SOURCE MATERIAL Start Marker
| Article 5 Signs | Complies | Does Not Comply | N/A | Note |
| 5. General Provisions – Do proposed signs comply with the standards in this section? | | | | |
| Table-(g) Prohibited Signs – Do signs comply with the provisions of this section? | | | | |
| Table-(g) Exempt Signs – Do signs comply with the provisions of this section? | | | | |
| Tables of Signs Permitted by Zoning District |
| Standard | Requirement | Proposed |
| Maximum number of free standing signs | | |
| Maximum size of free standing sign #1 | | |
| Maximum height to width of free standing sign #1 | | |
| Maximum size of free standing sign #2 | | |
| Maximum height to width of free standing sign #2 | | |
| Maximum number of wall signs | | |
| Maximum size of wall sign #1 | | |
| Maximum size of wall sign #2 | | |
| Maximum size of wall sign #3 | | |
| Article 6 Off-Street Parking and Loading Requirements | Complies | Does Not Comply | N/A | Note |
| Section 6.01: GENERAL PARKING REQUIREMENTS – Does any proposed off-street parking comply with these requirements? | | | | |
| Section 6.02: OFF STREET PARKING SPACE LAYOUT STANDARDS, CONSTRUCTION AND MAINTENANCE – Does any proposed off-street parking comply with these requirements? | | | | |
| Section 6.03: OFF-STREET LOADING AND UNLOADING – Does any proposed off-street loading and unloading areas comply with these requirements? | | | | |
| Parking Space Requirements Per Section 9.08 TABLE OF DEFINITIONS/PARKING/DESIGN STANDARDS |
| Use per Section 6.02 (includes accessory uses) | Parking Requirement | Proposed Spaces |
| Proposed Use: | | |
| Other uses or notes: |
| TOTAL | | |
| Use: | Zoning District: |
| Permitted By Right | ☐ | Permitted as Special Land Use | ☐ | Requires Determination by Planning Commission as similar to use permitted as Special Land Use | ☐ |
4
SOURCE MATERIAL End Marker
SOURCE MATERIAL Start Marker
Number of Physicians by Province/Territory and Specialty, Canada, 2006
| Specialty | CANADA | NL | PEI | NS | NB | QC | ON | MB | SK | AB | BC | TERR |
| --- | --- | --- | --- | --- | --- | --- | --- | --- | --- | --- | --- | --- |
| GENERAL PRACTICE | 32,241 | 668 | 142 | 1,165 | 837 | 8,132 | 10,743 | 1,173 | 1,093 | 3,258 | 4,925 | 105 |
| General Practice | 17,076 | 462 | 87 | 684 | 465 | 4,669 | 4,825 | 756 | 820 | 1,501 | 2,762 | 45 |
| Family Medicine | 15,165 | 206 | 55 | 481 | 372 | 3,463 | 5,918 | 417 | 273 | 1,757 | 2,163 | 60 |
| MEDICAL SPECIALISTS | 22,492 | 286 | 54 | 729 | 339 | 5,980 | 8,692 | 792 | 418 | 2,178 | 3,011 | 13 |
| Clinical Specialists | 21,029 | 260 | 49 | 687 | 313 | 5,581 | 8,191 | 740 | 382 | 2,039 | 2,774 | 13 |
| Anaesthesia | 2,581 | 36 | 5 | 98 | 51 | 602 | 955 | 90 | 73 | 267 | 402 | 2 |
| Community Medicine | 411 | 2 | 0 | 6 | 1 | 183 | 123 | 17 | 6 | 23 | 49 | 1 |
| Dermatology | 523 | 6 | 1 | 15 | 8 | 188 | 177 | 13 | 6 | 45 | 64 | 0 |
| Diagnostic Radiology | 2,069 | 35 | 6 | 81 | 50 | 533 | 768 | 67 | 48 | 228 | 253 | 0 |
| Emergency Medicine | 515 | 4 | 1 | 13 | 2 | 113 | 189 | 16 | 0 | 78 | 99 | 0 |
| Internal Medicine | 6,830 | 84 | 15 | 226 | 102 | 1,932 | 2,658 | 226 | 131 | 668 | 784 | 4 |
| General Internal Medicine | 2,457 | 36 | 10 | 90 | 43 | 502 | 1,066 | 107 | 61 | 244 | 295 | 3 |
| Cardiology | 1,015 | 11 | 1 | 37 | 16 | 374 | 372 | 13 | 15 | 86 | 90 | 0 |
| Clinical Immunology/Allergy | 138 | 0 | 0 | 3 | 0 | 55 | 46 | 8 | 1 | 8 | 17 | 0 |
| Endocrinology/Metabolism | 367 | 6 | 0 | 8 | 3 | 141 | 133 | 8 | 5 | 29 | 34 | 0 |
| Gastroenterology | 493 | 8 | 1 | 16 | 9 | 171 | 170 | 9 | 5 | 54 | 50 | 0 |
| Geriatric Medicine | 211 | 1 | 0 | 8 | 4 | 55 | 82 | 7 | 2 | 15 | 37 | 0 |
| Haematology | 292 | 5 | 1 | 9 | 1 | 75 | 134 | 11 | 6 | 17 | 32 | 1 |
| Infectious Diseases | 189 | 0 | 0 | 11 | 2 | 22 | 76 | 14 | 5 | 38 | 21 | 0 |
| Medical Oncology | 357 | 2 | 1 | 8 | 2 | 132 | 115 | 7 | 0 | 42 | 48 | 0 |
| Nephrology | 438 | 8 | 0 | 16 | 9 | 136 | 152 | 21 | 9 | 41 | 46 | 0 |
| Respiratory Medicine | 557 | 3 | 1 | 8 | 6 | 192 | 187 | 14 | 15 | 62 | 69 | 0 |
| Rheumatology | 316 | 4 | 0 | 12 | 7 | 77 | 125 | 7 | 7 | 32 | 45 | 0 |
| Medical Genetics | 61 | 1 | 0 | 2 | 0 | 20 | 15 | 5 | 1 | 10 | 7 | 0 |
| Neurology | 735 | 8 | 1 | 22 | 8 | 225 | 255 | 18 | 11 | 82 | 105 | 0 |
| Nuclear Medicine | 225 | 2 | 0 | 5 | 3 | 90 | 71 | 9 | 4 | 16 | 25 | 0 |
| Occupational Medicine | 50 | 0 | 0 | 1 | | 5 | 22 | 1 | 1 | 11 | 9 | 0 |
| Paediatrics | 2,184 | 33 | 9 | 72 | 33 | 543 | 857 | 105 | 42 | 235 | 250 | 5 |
SOURCE MATERIAL End Marker
For this task, write out exactly the lines of the entries above, starting at the line with "size of free standing sign #1" and ending at the line with "Section 6.03: OFF-STREET", both included, and no others.

◆ RESULT OF THE TASK
| Maximum size of free standing sign #1 | | |
| Maximum height to width of free standing sign #1 | | |
| Maximum size of free standing sign #2 | | |
| Maximum height to width of free standing sign #2 | | |
| Maximum number of wall signs | | |
| Maximum size of wall sign #1 | | |
| Maximum size of wall sign #2 | | |
| Maximum size of wall sign #3 | | |
| Article 6 Off-Street Parking and Loading Requirements | Complies | Does Not Comply | N/A | Note |
| Section 6.01: GENERAL PARKING REQUIREMENTS – Does any proposed off-street parking comply with these requirements? | | | | |
| Section 6.02: OFF STREET PARKING SPACE LAYOUT STANDARDS, CONSTRUCTION AND MAINTENANCE – Does any proposed off-street parking comply with these requirements? | | | | |
| Section 6.03: OFF-STREET LOADING AND UNLOADING – Does any proposed off-street loading and unloading areas comply with these requirements? | | | | |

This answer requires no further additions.